Regarding “In war, they shatter like glass when faced with an enemy that expect chastity and fidelity from women” I think this is true but despite luck of chastity notable societies were built: for example ancient Egypt. They ruled the roost of other societies that allowed female promiscuity but eventually fell to female – strict Persians, Macedonians, Romans.
perplexed: Ancient Egypt wasn’t as debauched as the U.S. today, was it? I thought that Ancient Egyptians weren’t necessarily virgins at marriage but once married there was an expectation of being faithful (i.e., there wouldn’t be any doubt regrading paternity). Could an Ancient Egyptian wife have said “I need to spend more time having sex with the neighbors so I want a divorce, a house, the savings, and 60 percent of my ex-husband’s income going forward” and gotten a court-enforced order for all of the above?
Much more debauched: children of different fathers lived in same family with one official husband and once a queen or a princess prostituted herself to raise money.
I read this book a couple of years ago which explained most of the marriage/civilization topic above (might have read about it here, can’t remember):
https://www.amazon.com/Marriage-Civilization-Monogamy-Made-Human/dp/1621572013
It puts the idea of “do what you want as long as you’re not hurting anyone else” into perspective. Our crumbling social framework harms us all.
To answer your question, I spend about 118% of my free time on family and kids. 20% extra for lost sleep and 2% free time added back on a yearly hunting/fishing trip with friends.
That’s 118% of all of the reasons that a man would need to support a “men defect too” system!
I always puzzled and surprised when I see men marrying again after the first divorce. One would think they learned their lessons. Whyyyyyy…
The article appears conclusive, but it uncritically relies on various statistics that I’d take with a grain of salt (I consider statistics to be a branch of PR/marketing).
But let me play a devil advocate. The premise here is that falling birth rates are inherently bad. This is a recent moral panic, just a few years ago the biggest bugaboo was overpopulation and extreme environmentalists, such as Pentti Linkola, were considered to be prophets. So, who is threatened by the falling birth rates? The economic model that relies on cheap labor?
> What percentage of your time is spent doing tasks that you wouldn’t have to do but for the fact that you’re part of a family with children?

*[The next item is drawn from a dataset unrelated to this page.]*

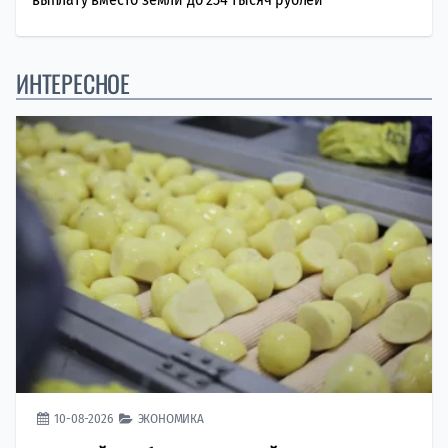
ИНТЕРЕСНОЕ
10-08-2026
ЭКОНОМИКА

More than 80% I’m afraid. We’d be a tribe of heroes – or not.. it’s all hypotheticals. Imagine if modernity were not built on mercantile logic, but on the logic of the 1st and 2nd estates, i.e. a society based not on iPhones and real estate, but on religion and war. Then we wouldn’t be shopping on a Sunday morning, but as part of the Heretic Extermination Squad working to insure the triumph of the True Faith somewhere in another galaxy.